■ To do: Provide a verbatim copy of all the records below, leaving the images out.

━━━━━ Data for processing

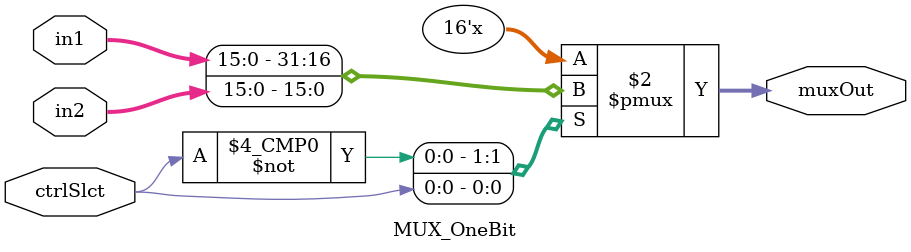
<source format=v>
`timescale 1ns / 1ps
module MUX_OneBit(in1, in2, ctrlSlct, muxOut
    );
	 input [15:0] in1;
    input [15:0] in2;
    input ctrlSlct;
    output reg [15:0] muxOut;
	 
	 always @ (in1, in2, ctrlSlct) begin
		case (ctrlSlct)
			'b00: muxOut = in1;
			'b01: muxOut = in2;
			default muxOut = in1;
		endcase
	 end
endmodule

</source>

━━━━━━━━━━

■ Exercise result:
<source format=v>
`timescale 1ns / 1ps
module MUX_OneBit(in1, in2, ctrlSlct, muxOut
    );
	 input [15:0] in1;
    input [15:0] in2;
    input ctrlSlct;
    output reg [15:0] muxOut;
	 
	 always @ (in1, in2, ctrlSlct) begin
		case (ctrlSlct)
			'b00: muxOut = in1;
			'b01: muxOut = in2;
			default muxOut = in1;
		endcase
	 end
endmodule

</source>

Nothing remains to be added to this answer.